◆ PROMPT:
Reproduce every line of the rows below word for word, keeping each field name and value unchanged.

(Dataset excerpts)
■ ■ ■ ■ ■ ■ ■
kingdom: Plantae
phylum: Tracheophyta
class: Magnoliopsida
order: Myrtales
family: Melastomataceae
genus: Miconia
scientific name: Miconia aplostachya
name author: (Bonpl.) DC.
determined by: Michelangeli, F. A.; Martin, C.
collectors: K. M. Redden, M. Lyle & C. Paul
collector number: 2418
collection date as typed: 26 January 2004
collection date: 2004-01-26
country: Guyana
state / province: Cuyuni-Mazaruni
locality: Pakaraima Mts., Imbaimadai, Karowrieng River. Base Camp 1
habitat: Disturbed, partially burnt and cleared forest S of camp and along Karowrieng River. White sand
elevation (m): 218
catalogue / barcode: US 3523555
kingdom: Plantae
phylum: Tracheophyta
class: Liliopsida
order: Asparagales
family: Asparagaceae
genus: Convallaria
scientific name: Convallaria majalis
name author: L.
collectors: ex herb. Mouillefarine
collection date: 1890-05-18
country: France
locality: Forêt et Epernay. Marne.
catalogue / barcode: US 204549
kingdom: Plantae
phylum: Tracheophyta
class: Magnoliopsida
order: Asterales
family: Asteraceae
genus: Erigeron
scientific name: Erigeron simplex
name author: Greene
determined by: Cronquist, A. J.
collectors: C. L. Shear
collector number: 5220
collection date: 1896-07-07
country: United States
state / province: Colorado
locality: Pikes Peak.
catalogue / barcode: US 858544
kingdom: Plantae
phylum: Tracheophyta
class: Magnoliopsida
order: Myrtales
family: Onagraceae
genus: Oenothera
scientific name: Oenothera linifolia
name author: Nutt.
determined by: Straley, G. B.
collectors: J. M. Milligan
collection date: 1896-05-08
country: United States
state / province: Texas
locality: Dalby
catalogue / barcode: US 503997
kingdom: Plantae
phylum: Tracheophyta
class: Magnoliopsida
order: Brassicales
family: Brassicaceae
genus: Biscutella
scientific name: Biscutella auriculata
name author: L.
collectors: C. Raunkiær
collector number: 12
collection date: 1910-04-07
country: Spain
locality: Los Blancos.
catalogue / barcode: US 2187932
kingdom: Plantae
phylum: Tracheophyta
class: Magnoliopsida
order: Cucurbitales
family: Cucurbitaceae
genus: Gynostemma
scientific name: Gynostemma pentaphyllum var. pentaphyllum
■ ■ ■ ■ ■ ■ ■
◆ ANSWER TO THIS TASK:
kingdom: Plantae
phylum: Tracheophyta
class: Magnoliopsida
order: Myrtales
family: Melastomataceae
genus: Miconia
scientific name: Miconia aplostachya
name author: (Bonpl.) DC.
determined by: Michelangeli, F. A.; Martin, C.
collectors: K. M. Redden, M. Lyle & C. Paul
collector number: 2418
collection date as typed: 26 January 2004
collection date: 2004-01-26
country: Guyana
state / province: Cuyuni-Mazaruni
locality: Pakaraima Mts., Imbaimadai, Karowrieng River. Base Camp 1
habitat: Disturbed, partially burnt and cleared forest S of camp and along Karowrieng River. White sand
elevation (m): 218
catalogue / barcode: US 3523555
kingdom: Plantae
phylum: Tracheophyta
class: Liliopsida
order: Asparagales
family: Asparagaceae
genus: Convallaria
scientific name: Convallaria majalis
name author: L.
collectors: ex herb. Mouillefarine
collection date: 1890-05-18
country: France
locality: Forêt et Epernay. Marne.
catalogue / barcode: US 204549
kingdom: Plantae
phylum: Tracheophyta
class: Magnoliopsida
order: Asterales
family: Asteraceae
genus: Erigeron
scientific name: Erigeron simplex
name author: Greene
determined by: Cronquist, A. J.
collectors: C. L. Shear
collector number: 5220
collection date: 1896-07-07
country: United States
state / province: Colorado
locality: Pikes Peak.
catalogue / barcode: US 858544
kingdom: Plantae
phylum: Tracheophyta
class: Magnoliopsida
order: Myrtales
family: Onagraceae
genus: Oenothera
scientific name: Oenothera linifolia
name author: Nutt.
determined by: Straley, G. B.
collectors: J. M. Milligan
collection date: 1896-05-08
country: United States
state / province: Texas
locality: Dalby
catalogue / barcode: US 503997
kingdom: Plantae
phylum: Tracheophyta
class: Magnoliopsida
order: Brassicales
family: Brassicaceae
genus: Biscutella
scientific name: Biscutella auriculata
name author: L.
collectors: C. Raunkiær
collector number: 12
collection date: 1910-04-07
country: Spain
locality: Los Blancos.
catalogue / barcode: US 2187932
kingdom: Plantae
phylum: Tracheophyta
class: Magnoliopsida
order: Cucurbitales
family: Cucurbitaceae
genus: Gynostemma
scientific name: Gynostemma pentaphyllum var. pentaphyllum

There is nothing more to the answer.